Nirvana is a Sanskrit word that literally means ‘blown out’. In Indian religions, this is the achievement of moksha, or liberation from reincarnation. Nirvana refers to the extreme silence of the mind after one has tempered the fires of desire, aversion, and delusion. It is most commonly associated with Buddhism, though Hinduism and Jainism use the concept in association with their versions of enlightenment. Overall, the three agree that it is a release from Karma.
In Jainism, Moksha and nirvana are interchangeable. Moksha is release from karma. The Gautama explains it as a safe place without old age, sickness, death, or disease. It is safe, happy, quiet, difficult to reach, but those who reach it are free from sorrows, and have put an end to the stream of existence, reaching complete peace.

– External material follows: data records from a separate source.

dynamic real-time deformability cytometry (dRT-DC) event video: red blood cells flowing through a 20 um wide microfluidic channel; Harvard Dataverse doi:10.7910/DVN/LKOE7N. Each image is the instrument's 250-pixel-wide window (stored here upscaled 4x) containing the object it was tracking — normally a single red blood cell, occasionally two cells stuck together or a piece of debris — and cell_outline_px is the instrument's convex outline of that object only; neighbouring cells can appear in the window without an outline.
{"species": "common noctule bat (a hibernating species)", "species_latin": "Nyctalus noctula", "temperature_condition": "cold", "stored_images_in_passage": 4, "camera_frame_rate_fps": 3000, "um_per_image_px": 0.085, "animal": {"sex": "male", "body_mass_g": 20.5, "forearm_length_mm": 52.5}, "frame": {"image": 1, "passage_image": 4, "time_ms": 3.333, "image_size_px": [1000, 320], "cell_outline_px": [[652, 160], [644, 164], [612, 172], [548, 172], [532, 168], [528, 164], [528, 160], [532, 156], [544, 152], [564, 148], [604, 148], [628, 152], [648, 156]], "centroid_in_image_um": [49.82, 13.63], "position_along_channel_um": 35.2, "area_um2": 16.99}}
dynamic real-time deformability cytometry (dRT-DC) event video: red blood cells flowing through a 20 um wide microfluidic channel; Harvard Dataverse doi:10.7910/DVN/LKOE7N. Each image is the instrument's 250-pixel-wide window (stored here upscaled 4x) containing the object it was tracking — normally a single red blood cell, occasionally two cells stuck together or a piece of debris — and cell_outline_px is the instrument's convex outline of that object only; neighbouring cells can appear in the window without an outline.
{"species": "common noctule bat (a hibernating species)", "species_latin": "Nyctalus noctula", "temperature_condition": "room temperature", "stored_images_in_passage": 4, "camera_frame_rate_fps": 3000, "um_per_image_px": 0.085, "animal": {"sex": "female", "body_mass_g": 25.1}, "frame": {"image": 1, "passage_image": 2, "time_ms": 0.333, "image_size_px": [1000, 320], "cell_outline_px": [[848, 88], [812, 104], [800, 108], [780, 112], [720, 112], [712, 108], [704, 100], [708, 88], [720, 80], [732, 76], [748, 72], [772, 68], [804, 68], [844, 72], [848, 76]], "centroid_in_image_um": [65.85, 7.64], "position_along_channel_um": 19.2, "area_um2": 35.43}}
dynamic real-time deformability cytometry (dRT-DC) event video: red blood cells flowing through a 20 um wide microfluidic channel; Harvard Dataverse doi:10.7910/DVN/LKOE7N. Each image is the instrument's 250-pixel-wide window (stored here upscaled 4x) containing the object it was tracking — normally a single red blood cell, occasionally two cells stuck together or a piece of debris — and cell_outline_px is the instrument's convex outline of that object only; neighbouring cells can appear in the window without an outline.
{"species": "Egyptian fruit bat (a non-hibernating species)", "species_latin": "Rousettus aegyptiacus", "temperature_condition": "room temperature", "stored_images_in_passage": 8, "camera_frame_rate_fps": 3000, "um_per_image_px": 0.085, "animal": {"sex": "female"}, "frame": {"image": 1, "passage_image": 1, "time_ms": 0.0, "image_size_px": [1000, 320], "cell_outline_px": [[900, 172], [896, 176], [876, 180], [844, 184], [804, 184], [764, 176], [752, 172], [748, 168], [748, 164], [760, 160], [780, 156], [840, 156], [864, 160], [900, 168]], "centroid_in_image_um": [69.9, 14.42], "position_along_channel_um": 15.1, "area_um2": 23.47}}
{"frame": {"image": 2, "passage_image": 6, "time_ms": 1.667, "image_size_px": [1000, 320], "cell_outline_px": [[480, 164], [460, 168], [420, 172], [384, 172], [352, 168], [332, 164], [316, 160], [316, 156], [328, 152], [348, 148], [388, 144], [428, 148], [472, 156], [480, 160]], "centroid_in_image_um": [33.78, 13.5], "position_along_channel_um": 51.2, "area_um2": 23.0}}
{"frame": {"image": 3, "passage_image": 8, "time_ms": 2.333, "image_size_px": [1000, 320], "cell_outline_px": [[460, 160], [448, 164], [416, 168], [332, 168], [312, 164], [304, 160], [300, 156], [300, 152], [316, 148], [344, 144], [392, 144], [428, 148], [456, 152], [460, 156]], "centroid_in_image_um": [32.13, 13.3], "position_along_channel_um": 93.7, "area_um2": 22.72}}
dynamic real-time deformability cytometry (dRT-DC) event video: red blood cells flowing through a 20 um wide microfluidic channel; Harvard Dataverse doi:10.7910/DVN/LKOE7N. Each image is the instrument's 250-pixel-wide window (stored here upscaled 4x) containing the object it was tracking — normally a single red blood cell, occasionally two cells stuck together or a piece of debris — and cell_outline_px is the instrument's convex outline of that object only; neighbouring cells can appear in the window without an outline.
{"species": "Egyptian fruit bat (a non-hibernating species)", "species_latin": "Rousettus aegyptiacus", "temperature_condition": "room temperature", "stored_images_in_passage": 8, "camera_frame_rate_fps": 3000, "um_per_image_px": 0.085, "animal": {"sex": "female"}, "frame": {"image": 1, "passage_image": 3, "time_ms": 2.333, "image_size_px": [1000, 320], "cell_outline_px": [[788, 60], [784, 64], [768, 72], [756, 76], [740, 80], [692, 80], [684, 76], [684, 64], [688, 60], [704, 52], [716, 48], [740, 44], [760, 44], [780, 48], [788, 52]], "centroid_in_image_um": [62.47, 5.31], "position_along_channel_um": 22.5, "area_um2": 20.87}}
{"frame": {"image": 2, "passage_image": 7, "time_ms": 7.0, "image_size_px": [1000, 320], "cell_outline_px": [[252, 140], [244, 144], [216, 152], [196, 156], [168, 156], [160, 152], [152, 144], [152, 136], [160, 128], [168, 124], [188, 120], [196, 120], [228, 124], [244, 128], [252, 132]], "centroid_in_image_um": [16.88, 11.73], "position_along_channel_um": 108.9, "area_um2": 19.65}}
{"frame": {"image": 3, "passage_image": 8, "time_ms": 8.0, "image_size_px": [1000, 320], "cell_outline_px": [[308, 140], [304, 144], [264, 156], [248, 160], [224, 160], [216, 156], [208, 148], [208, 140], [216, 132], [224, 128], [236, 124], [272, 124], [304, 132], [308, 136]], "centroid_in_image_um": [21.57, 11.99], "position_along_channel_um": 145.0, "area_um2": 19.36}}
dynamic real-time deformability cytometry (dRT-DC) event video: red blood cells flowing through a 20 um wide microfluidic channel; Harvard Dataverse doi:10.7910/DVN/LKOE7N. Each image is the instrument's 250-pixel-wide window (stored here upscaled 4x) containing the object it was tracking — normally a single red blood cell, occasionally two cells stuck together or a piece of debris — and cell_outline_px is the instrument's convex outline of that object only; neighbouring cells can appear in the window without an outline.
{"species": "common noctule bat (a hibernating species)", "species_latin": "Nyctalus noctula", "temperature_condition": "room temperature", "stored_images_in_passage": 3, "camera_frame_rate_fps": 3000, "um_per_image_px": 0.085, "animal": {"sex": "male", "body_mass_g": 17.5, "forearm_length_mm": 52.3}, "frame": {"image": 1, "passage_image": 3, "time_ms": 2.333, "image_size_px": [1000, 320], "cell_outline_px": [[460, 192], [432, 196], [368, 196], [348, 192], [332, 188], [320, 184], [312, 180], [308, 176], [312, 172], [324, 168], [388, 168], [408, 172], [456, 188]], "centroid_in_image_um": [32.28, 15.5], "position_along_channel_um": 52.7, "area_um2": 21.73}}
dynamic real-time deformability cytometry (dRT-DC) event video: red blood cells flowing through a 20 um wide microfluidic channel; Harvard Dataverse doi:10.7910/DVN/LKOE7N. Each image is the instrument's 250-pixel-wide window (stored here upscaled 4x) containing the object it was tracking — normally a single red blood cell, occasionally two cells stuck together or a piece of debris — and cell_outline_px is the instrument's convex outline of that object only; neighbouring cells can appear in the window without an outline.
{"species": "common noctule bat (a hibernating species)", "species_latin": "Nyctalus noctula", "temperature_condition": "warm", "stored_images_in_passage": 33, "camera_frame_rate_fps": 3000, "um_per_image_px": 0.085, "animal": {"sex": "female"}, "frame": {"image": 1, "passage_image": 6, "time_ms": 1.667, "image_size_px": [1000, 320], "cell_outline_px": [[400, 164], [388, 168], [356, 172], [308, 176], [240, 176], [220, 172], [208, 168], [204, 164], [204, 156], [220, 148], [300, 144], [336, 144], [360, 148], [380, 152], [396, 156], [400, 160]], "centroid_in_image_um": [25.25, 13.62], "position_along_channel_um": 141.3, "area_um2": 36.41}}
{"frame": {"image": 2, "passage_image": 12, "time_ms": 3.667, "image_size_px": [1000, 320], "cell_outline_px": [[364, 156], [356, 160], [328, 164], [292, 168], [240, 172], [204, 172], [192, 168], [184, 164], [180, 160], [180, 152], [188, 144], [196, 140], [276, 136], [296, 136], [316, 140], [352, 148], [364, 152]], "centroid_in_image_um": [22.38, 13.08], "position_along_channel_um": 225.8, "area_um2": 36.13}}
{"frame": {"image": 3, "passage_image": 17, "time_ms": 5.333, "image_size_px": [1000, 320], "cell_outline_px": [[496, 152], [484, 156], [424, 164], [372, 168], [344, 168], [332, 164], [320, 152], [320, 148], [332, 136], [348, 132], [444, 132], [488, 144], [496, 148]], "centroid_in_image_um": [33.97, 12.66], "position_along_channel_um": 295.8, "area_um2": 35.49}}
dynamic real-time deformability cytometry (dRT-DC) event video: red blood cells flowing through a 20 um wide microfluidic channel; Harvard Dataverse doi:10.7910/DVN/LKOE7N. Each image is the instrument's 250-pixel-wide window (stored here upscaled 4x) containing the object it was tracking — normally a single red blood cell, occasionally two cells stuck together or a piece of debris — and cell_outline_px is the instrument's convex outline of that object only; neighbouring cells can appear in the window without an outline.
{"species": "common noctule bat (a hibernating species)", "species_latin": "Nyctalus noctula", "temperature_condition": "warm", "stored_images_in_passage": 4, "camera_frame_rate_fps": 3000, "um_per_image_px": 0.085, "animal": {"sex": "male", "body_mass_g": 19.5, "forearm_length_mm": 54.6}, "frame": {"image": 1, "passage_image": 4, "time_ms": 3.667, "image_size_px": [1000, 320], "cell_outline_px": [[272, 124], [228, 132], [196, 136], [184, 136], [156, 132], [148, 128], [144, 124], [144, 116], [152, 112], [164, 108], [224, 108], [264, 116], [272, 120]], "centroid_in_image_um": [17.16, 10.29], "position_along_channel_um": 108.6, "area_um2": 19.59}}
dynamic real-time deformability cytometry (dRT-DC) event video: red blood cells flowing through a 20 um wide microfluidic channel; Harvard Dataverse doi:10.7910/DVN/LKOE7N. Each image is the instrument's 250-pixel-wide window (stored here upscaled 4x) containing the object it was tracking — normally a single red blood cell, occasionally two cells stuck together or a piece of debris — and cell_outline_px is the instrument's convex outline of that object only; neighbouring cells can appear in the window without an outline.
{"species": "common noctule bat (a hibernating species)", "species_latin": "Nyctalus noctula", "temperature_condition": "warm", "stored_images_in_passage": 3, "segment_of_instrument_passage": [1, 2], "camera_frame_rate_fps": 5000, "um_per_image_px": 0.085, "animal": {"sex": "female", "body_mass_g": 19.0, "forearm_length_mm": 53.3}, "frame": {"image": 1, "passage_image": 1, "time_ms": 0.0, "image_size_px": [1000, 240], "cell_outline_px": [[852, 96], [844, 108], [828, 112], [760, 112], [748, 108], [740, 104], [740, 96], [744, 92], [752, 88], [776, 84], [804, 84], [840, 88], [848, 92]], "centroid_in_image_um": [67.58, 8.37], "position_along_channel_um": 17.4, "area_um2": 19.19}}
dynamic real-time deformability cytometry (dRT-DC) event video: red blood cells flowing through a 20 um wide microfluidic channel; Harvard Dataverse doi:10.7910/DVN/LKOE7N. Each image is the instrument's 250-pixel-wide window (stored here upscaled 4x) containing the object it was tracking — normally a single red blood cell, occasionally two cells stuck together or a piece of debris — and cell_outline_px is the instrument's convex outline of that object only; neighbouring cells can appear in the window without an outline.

Buddhism shares very similar views to those of the other indian religions. The Buddhists call it perfect peace, when all cravings are eliminated. When the forces of raga(attachment), dvesha(aversion), and moha/avidya(ignorance) come to an end, so does dukkha(suffering).
Hinduism‘s views of nirvana are a bit different, many apparently consider nirvana to be a buddhist term, though there are some that say that from the Bhagavad Gita onwards the term has been linked with Brahman, the absolute principle from the Upanishads and the Vedic traditions. The religion occasionally uses nirvana in place of Moksha. Moksha infers liberation, meaning to be set free of bonds. The nirvana of the Gita directly contradicts buddhism in that a person attains egolessness and unison with the Brahman, rather than perfect stillness.
Nirvana Across Traditions
Buddhism has differing approaches to the enlightenment of the buddha, Mahayana Buddhists believe in Dharmakaya saying that the buddha was born to benefit humanity and is one aspect of the buddha while Theravada Buddhists believe the buddha achieved libertation through human efforts. The Dhammakaya movements in Thailand and India view the true self of the buddha as being present in all beings.
Nirvana is death in much of the buddhist traditions. It is the ultimate freedom of life and most Buddhists consider it to be the aim of life. The buddha teaches the way.